# Vintage Walking Canes



## stickwithdave (Apr 29, 2015)

Here is a picture of part of my Cane collection. . Walking Sticks and Canes are my life long pleasure, even part of my dreams.

In the pictures is a carved Snake weaving in and out of an Antler.

The second one is a carved Lion in Ivory.

The third one and my favourite is a Monkey carved in Antler with a saw in his hand, cutting grapes of a vine. The more you look the more you see, tiny birds hiding in the vine. This is more like a netsuke carving. Dave


----------



## cobalt (Nov 14, 2013)

A nice collection do you display then ?

Carvings of netsuke is a popular pastime just got a book on the subject .


----------



## CV3 (Jan 30, 2014)

Wonderful handles.


----------



## Whiteroselad (Dec 4, 2015)

They look close to being antique, or is it just clever aging work? Love the intricacy on something so small. N.


----------



## stickwithdave (Apr 29, 2015)

These sticks are around 80-100 years old,They never had dremels in them days all done by hand verry clever work.
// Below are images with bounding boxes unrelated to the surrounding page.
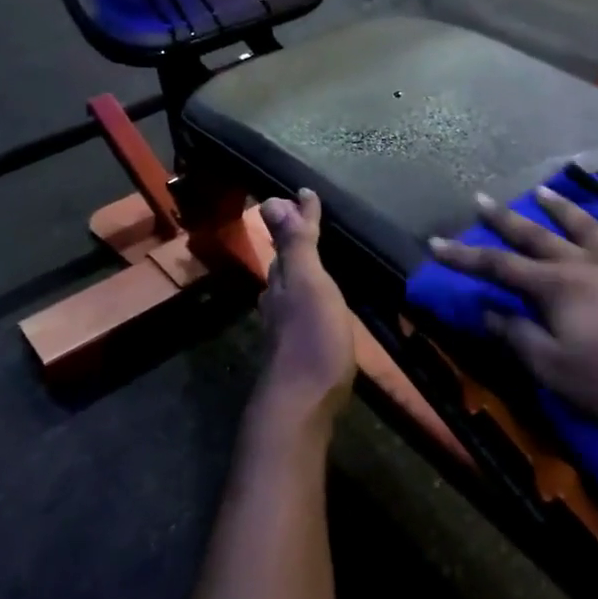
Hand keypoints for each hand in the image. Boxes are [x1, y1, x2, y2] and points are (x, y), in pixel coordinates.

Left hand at [253, 189, 355, 439]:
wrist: (302, 405)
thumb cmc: (312, 338)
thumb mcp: (309, 284)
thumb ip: (296, 245)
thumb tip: (275, 199)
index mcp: (283, 281)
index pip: (289, 240)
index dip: (299, 217)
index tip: (307, 193)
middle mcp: (279, 301)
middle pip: (285, 264)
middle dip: (295, 242)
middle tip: (310, 221)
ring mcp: (286, 328)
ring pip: (290, 288)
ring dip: (301, 269)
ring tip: (318, 259)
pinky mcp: (299, 351)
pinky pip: (302, 309)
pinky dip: (311, 295)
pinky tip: (321, 305)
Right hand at [428, 189, 597, 420]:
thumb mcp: (557, 371)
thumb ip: (520, 339)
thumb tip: (488, 311)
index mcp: (558, 288)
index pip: (501, 268)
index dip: (466, 257)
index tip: (436, 242)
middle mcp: (590, 264)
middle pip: (540, 238)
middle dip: (507, 221)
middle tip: (482, 198)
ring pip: (594, 228)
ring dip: (567, 210)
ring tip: (544, 191)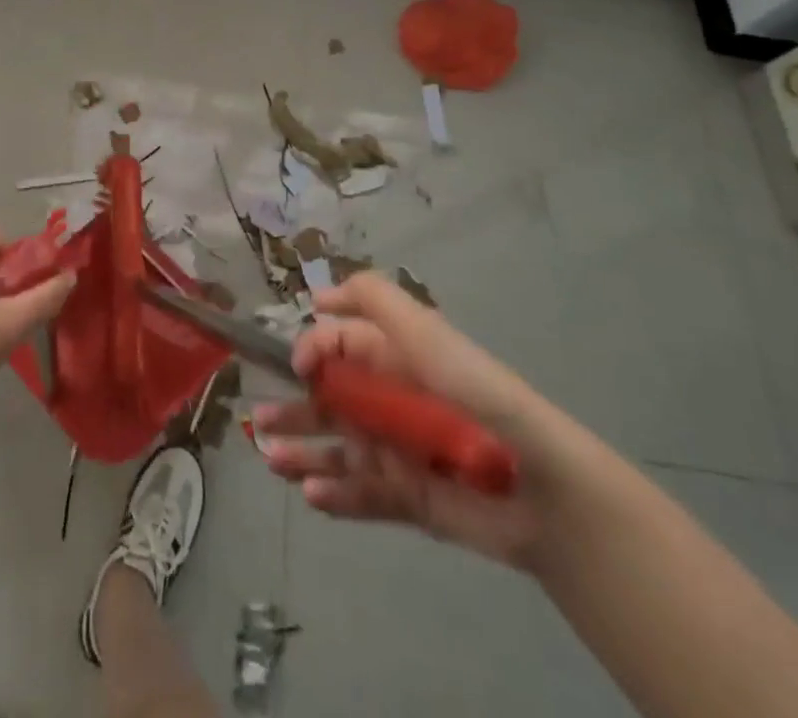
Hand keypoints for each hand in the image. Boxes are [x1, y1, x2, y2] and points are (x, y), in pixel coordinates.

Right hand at [255, 272, 579, 569]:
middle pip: (329, 400)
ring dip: (302, 451)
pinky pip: (361, 493)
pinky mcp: (408, 499)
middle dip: (292, 407)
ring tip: (272, 460)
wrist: (538, 487)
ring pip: (337, 448)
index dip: (312, 351)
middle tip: (258, 420)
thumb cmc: (474, 396)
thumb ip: (373, 300)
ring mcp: (396, 451)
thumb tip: (318, 297)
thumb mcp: (425, 332)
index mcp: (393, 357)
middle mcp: (389, 400)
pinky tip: (310, 494)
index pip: (338, 346)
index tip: (295, 367)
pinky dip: (334, 494)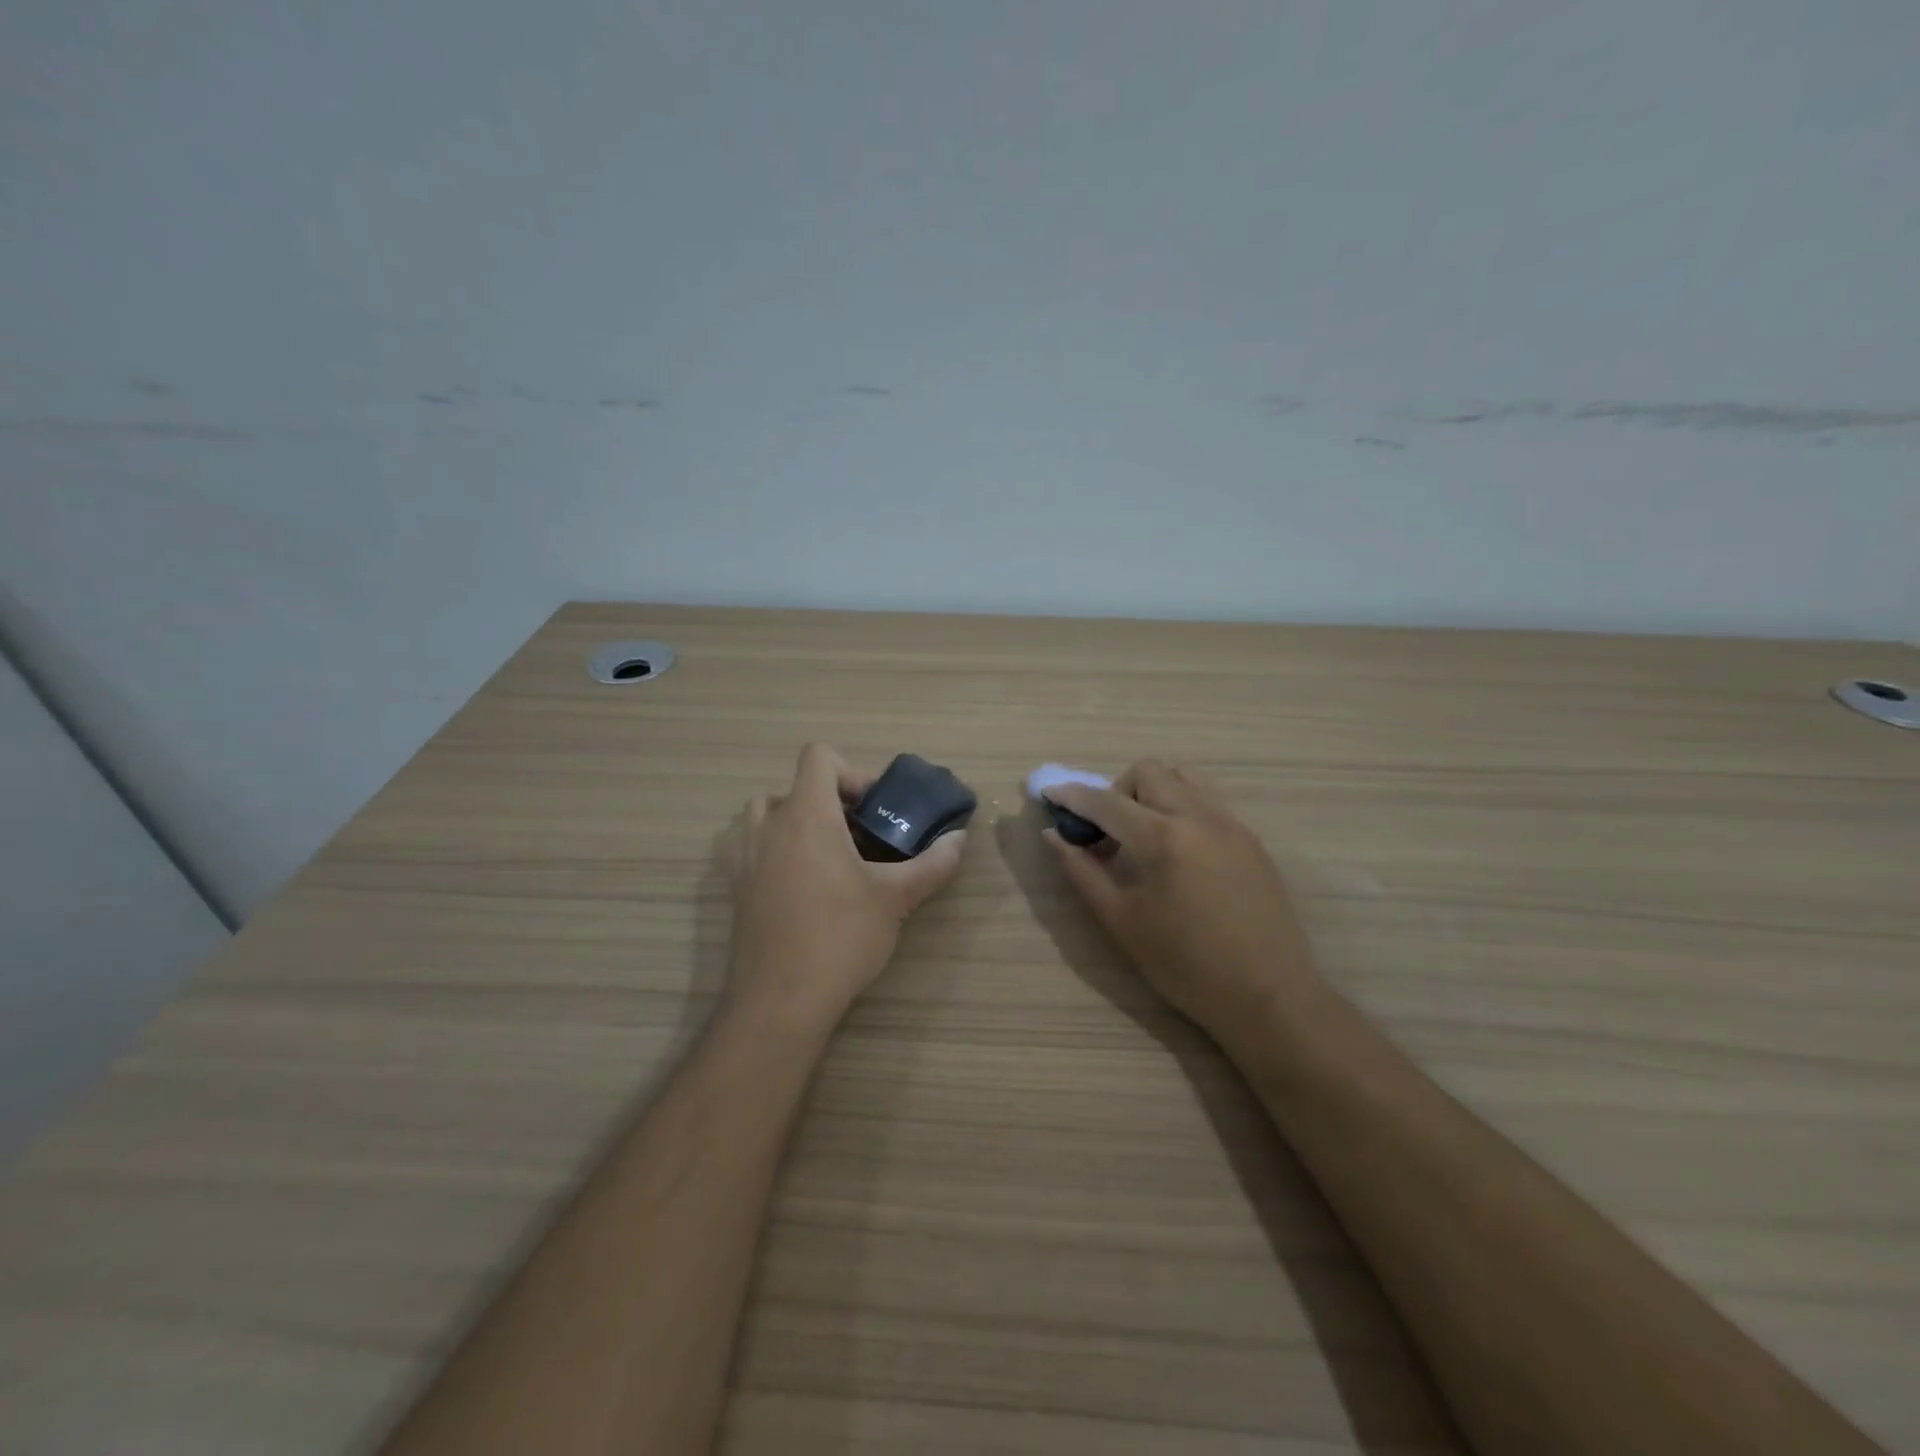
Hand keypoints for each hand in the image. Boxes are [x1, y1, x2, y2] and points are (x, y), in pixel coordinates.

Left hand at [723, 743, 966, 1032]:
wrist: (780, 1000)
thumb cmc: (840, 937)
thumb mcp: (895, 899)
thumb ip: (932, 863)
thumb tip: (960, 840)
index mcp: (807, 816)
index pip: (818, 757)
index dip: (850, 772)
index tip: (871, 810)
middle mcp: (769, 827)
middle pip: (794, 787)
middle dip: (827, 803)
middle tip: (857, 837)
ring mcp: (744, 857)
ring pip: (765, 815)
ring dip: (795, 822)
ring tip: (827, 858)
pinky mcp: (734, 888)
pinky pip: (749, 848)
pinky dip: (773, 850)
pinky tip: (799, 887)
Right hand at [1042, 760, 1318, 1035]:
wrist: (1269, 996)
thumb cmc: (1186, 966)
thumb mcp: (1123, 922)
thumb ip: (1083, 872)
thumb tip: (1054, 836)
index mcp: (1163, 838)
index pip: (1106, 801)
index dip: (1072, 796)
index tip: (1050, 794)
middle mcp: (1199, 816)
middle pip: (1148, 772)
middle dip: (1116, 791)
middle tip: (1106, 833)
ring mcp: (1231, 823)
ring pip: (1183, 776)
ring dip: (1152, 791)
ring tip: (1143, 835)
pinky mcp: (1251, 838)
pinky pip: (1208, 799)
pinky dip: (1181, 806)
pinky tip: (1177, 851)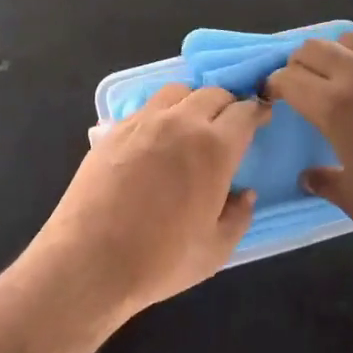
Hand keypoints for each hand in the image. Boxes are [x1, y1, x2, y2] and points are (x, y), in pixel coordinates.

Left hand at [30, 83, 268, 316]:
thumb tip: (244, 194)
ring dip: (194, 101)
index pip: (244, 113)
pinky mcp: (115, 129)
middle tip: (230, 124)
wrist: (90, 260)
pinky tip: (158, 136)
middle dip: (228, 104)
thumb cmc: (160, 260)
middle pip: (213, 94)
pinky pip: (147, 107)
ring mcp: (144, 122)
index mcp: (214, 148)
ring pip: (178, 91)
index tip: (262, 117)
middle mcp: (181, 123)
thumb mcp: (215, 250)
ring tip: (193, 123)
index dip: (257, 112)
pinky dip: (163, 112)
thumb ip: (238, 217)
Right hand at [264, 32, 352, 241]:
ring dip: (333, 54)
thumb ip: (325, 182)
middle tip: (301, 86)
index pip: (288, 77)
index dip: (274, 85)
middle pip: (312, 48)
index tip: (274, 98)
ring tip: (338, 78)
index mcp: (335, 105)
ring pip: (348, 40)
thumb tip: (309, 176)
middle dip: (297, 64)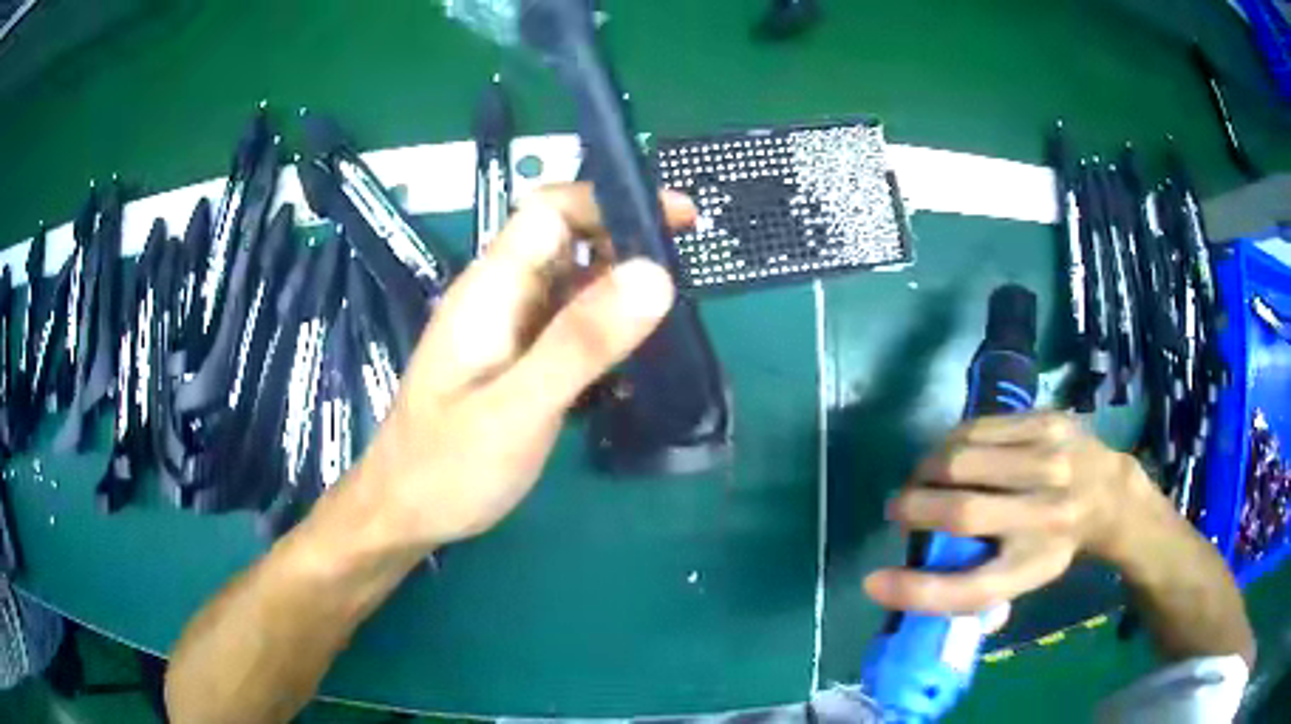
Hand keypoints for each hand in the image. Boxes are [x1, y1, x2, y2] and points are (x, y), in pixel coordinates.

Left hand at [354, 184, 697, 549]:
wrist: (404, 514)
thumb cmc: (447, 467)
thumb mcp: (517, 409)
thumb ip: (581, 343)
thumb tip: (655, 274)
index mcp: (491, 289)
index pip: (550, 209)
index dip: (611, 201)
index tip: (678, 219)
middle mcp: (500, 296)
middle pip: (568, 242)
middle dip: (629, 247)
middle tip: (688, 281)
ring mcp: (508, 329)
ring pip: (573, 286)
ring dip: (623, 294)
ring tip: (674, 324)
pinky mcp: (517, 361)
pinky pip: (569, 328)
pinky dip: (606, 334)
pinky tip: (635, 367)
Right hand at [863, 412, 1152, 613]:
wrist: (1111, 493)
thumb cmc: (1056, 546)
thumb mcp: (1025, 579)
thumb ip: (975, 591)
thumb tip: (911, 592)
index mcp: (1034, 566)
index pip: (970, 589)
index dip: (915, 591)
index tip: (873, 582)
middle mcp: (1045, 517)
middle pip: (963, 514)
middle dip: (913, 509)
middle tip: (898, 509)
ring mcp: (1050, 463)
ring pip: (965, 461)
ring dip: (927, 470)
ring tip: (920, 478)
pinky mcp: (1048, 424)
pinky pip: (980, 427)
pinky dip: (950, 442)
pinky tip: (947, 452)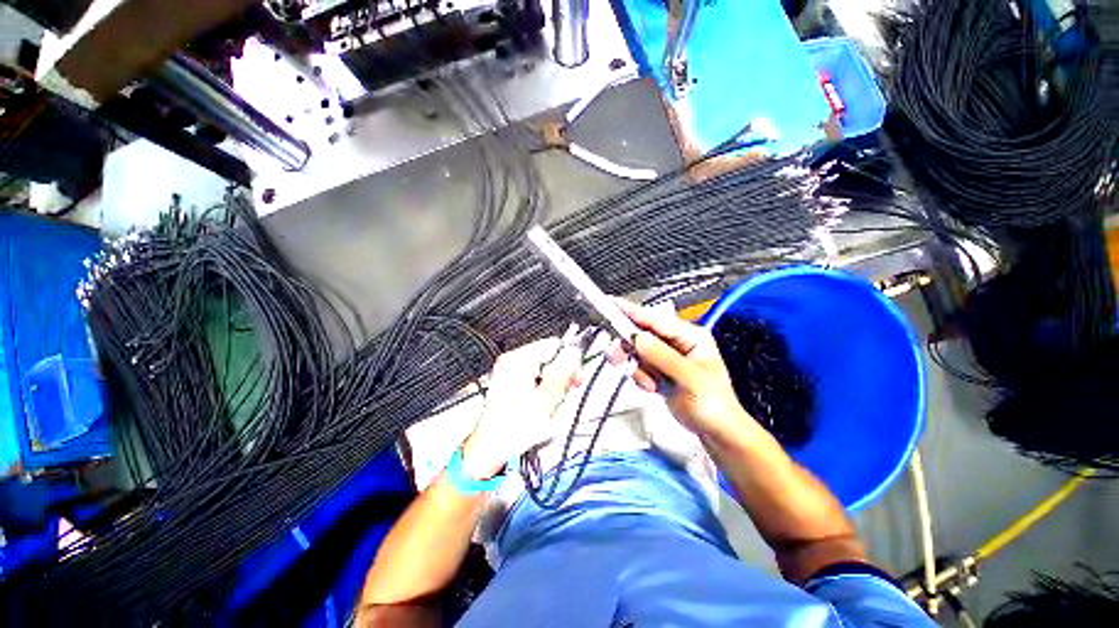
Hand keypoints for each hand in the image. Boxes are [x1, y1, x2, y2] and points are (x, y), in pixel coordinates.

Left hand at [461, 337, 581, 478]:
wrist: (491, 447)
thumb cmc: (513, 429)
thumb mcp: (545, 401)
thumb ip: (561, 374)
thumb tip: (574, 351)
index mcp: (519, 361)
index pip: (555, 345)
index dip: (570, 362)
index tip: (573, 381)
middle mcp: (512, 359)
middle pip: (550, 354)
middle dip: (560, 374)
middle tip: (561, 395)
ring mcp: (510, 368)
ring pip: (545, 365)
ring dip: (553, 382)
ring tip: (548, 403)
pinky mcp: (510, 377)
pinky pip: (536, 373)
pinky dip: (543, 386)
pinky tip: (540, 402)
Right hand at [610, 298, 758, 442]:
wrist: (715, 431)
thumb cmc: (713, 405)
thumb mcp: (690, 379)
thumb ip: (662, 357)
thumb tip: (637, 338)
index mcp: (690, 336)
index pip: (655, 319)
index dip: (631, 311)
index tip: (611, 305)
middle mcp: (676, 341)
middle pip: (641, 332)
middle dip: (629, 347)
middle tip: (617, 358)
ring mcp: (665, 355)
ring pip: (636, 349)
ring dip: (636, 367)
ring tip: (649, 384)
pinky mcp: (657, 368)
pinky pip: (638, 364)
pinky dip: (639, 376)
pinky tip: (652, 387)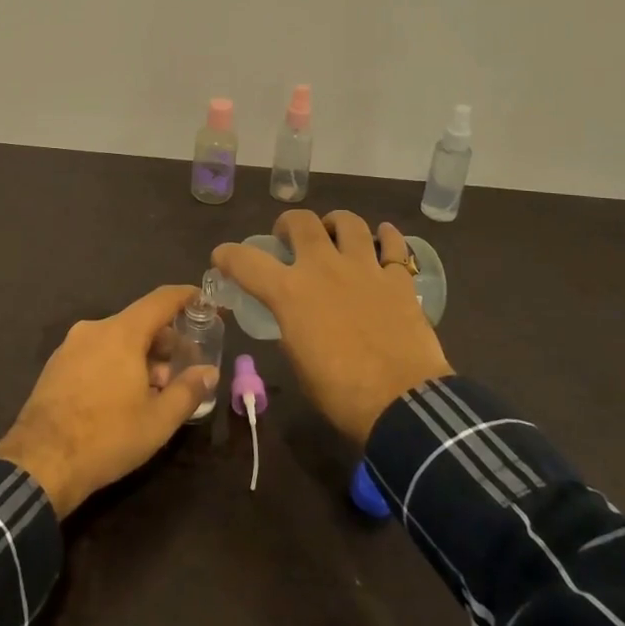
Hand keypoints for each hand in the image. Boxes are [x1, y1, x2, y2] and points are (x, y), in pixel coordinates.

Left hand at [0, 285, 216, 517]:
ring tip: (154, 388)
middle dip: (165, 340)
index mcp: (122, 333)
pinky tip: (122, 396)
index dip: (185, 296)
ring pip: (116, 339)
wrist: (40, 463)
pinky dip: (115, 363)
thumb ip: (188, 390)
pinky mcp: (55, 366)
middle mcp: (95, 329)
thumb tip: (209, 372)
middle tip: (182, 366)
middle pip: (138, 322)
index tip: (203, 300)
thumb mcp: (158, 420)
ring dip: (140, 356)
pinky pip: (95, 352)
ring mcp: (70, 346)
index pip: (160, 300)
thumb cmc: (107, 437)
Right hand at [213, 210, 452, 445]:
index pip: (247, 261)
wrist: (402, 403)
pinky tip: (384, 236)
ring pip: (348, 222)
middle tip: (288, 237)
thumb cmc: (340, 392)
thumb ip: (292, 328)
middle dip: (288, 224)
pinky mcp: (398, 279)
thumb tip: (294, 319)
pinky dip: (387, 237)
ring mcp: (364, 268)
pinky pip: (394, 246)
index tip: (222, 256)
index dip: (228, 255)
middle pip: (302, 222)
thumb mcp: (299, 361)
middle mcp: (324, 268)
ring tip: (334, 233)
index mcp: (291, 292)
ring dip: (335, 223)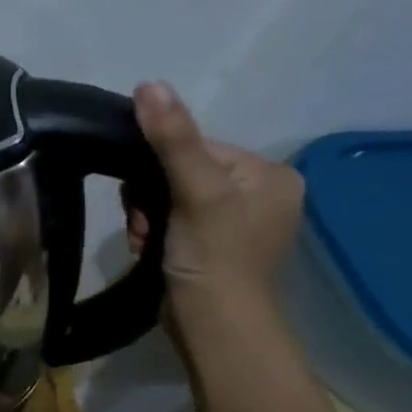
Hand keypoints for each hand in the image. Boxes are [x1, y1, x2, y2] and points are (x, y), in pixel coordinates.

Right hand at [126, 82, 304, 319]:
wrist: (213, 328)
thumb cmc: (213, 257)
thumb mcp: (194, 192)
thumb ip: (172, 139)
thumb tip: (148, 84)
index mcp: (268, 174)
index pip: (193, 146)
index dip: (155, 168)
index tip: (143, 199)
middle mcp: (257, 192)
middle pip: (176, 170)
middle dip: (148, 197)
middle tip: (145, 225)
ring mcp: (232, 220)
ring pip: (164, 196)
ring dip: (143, 216)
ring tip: (147, 240)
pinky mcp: (209, 243)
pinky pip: (167, 218)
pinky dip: (150, 231)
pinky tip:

Cobalt i also colect netsuke such intricate work


----------



## Sean (Dec 29, 2012)

Lovely. Always looking online at the old stuff.


----------



## Rodney (Jun 12, 2015)

All are great carvings. I spend a lot of time looking at antique sticks online too.

Rodney


----------



## Batakali (Feb 28, 2016)

Incredible! I have no skill for carving even with power tools, then to imagine the amount of skill and dedication to your craft to do that all by hand. And think about what the lighting conditions were 100 years ago! The amount of love that goes into stick making is sometimes staggering!


----------



## Deltaboy1984 (Jun 13, 2015)

Love them.


----------